## Tasks to perform
A) Please copy a passage from the homework page word for word, beginning at the words that contain "2) Write Prolog" and stopping after "want some information.".
B) Proceed with the homework page, writing on from the point where it stops.

## Provided text
********
Introducing Speech and Language Processing

Week 1 homework

1) Download and run the example code from the class (nfsa1.pl and nfst1.pl).
Use Prolog commands

trace.

to observe the code in operation, step-by-step,

and

notrace.


to run the code normally.

2) Write Prolog code for a finite state automaton for the mini-language given in:
http://www.phon.ox.ac.uk/jcoleman/new_SLP/Lecture_1/figure5-18.png

How could you alter it so that it can also accept the following strings? --

I want some information.
I want some uh information.
Would you like a first class seat?
How much is a first class seat?
I will need to return in the morning.

3) (Separate task in preparation for next week; nothing especially to do with the previous tasks.)

a) Download the plain text of "Treasure Island" from http://ota.ox.ac.uk/text/5730.txt
b) Tokenize the text by replacing every white space with a new line.

Hint: In OSX or Linux try e.g.

cat treasureisland.txt | sed 's/\ /\
/g' > tokens.txt


In Windows, you can do this by editing treasureisland.txt in a text editor (e.g. Notepad++) and doing a search and replace to search for all instances of space and replacing them by newline. (Of course you can do this on other operating systems too.) Then save the modified file as tokens.txt

Alternative, you might find it useful to install Cygwin on your Windows system so that you can use *nix commands. It's not a full Linux distribution, just a "feels like" user interface.
********
(Stored data)
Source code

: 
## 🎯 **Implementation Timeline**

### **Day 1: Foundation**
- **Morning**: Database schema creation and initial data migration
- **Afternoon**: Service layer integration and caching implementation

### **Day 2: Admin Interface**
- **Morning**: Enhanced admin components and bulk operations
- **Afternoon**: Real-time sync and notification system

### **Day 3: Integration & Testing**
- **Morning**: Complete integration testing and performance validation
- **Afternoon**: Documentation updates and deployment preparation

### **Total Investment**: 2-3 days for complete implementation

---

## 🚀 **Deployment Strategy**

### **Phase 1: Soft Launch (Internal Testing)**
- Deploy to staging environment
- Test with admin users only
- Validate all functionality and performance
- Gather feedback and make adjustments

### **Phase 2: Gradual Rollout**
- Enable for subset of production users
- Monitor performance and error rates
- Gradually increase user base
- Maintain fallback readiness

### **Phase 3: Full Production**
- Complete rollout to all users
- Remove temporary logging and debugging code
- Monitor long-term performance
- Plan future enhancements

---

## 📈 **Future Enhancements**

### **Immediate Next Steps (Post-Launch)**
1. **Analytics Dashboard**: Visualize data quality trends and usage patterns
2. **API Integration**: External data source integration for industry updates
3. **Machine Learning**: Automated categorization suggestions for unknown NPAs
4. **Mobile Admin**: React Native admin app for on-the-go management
********
## Answer list
A)
2) Write Prolog code for a finite state automaton for the mini-language given in:
http://www.phon.ox.ac.uk/jcoleman/new_SLP/Lecture_1/figure5-18.png

How could you alter it so that it can also accept the following strings? --

I want some information.

B)
c) Sort the tokenized text into an alphabetically ordered list. Count the number of instances of each token, to make a list of words with their counts. Sort the list of word counts into descending order by count.

Hints: in OSX or Linux try e.g.

cat tokens.txt | sort | uniq -c | sort -nr >wordcounts.txt


In Windows, it takes two command line steps: first

SORT tokens.txt sorted.txt

then
UNIQUE /count <tokens.txt >wordcounts.txt

(UNIQUE is not a core Windows/DOS command, but you can download it from http://www.richpasco.org/utilities/unique.html)